The naive leaky bucket’s greatest weakness is its “drip” process. If it goes offline or gets to a capacity limit where it can’t drip all the buckets that need to be dripped, then new incoming requests might be limited incorrectly. There are a number of strategies to help avoid this danger, but if we could build an algorithm without a drip, it would be fundamentally more stable.

GCRA

This leads us to the leaky bucket variant called “Generic Cell Rate Algorithm” (GCRA). The name “cell” comes from a communications technology called Asynchronous Transfer Mode (ATM) which encoded data into small packets of fixed size called “cells” (as opposed to the variable size frames of IP). GCRA was the algorithm recommended by the ATM Forum for use in an ATM network’s scheduler so that it could either delay or drop cells that came in over their rate limit. Although today ATM is dead, we still catch occasional glimpses of its past innovation with examples like GCRA.

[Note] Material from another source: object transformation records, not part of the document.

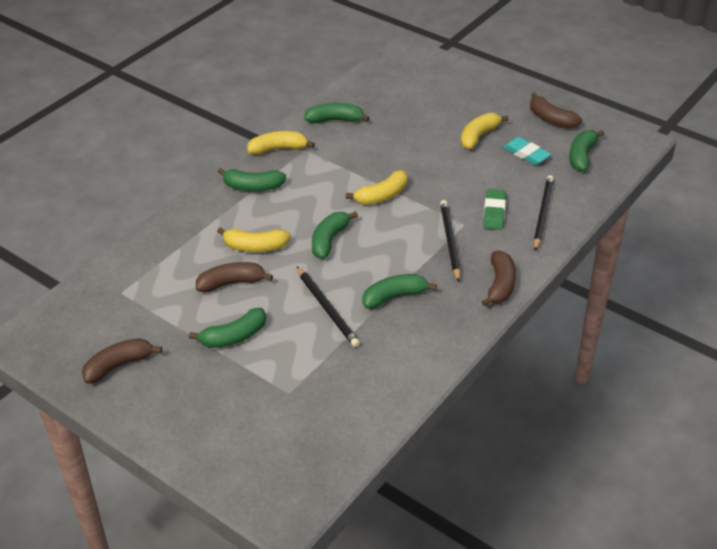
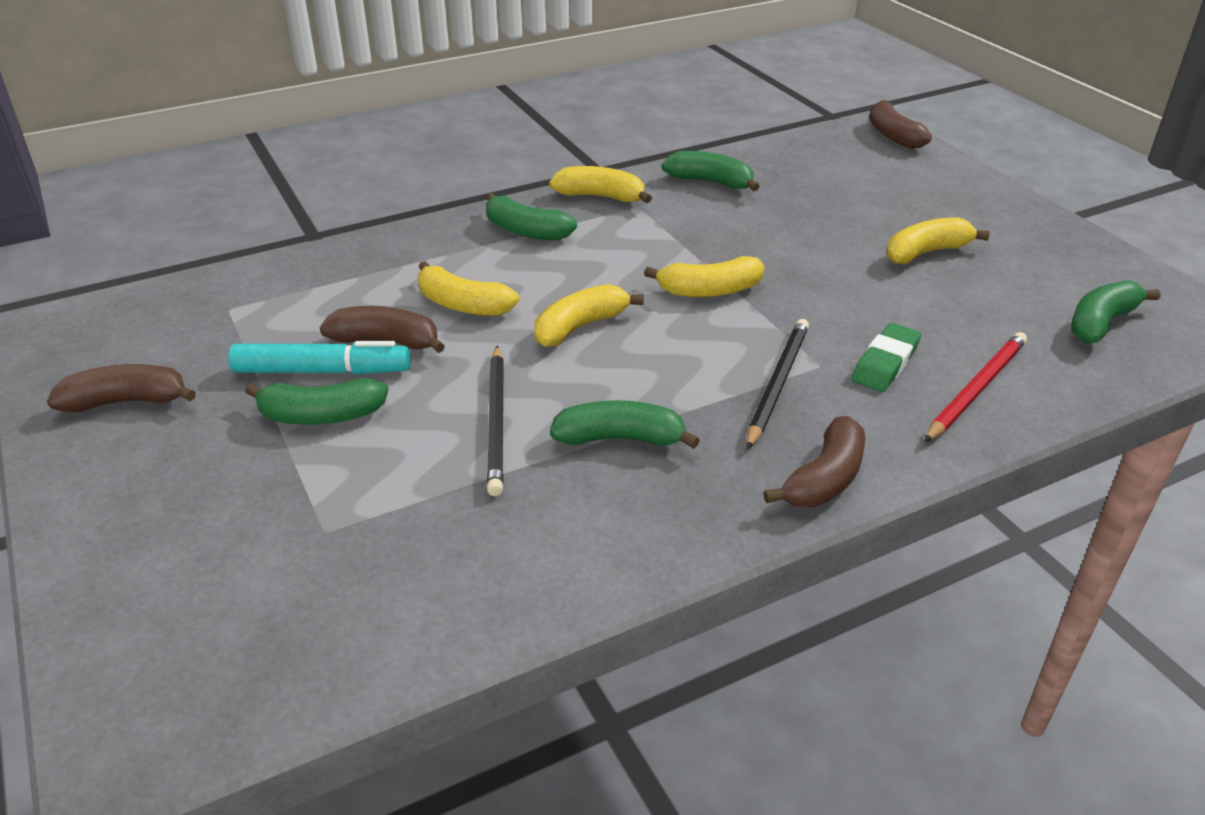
camera: 25 degrees right, 5 degrees down
(211, 312) = (321, 371): none -> turquoise marker
(329, 240) = (580, 327): green banana -> yellow banana
(526, 154) = (996, 295): turquoise eraser -> none
(542, 213) = (976, 389): black pencil -> red pencil
(551, 119) = (1070, 259): brown banana -> brown banana (893, 135)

GCRA works by tracking remaining limit through a time called the “theoretical arrival time” (TAT), which is seeded on the first request by adding a duration representing its cost to the current time. The cost is calculated as a multiplier of our “emission interval” (T), which is derived from the rate at which we want the bucket to refill. When any subsequent request comes in, we take the existing TAT, subtract a fixed buffer representing the limit’s total burst capacity from it (τ + T), and compare the result to the current time. This result represents the next time to allow a request. If it’s in the past, we allow the incoming request, and if it’s in the future, we don’t. After a successful request, a new TAT is calculated by adding T.

The pseudo-code for the algorithm can look a little daunting, so instead of showing it, I’ll recommend taking a look at our reference implementation Throttled (more on this below) which is free of heavy abstractions and straightforward to read. Instead, let’s take a look at visual representation of the timeline and various variables for successful request. Here we see an allowed request where t₀ is within the bounds of TAT - (τ + T) (i.e. the time of the next allowed request):

A visualization of an allowed request under GCRA. A request at time t0 is successful.

For a failed request, the time of the next allowed request is in the future, prompting us to deny the request:

A visualization of a denied request under GCRA. A request at time t0 is rejected.

Because GCRA is so dependent on time, it’s critical to have a strategy for making sure that the current time is consistent if rate limits are being tracked from multiple deployments. Clock drift between machines could throw off the algorithm and lead to false positives (i.e. users locked out of their accounts). One easy strategy here is to use the store’s time for synchronization (for example, by accessing the TIME command in Redis).

Throttled

My colleague Andrew Metcalf recently upgraded the open-source Golang library Throttled ² from a naive rate limiting implementation to the one using GCRA. The package is well-documented and well-tested, and should serve as a pretty intuitive reference implementation for the curious. It’s already taking production traffic at Stripe and should be soon at Heroku as well. In particular, check out rate.go where the bulk of the implementation of GCRA is located.

And of course, if you need a rate limiting module and have some Go in your stack, we’d love for you to give Throttled a whirl and let us know how it went.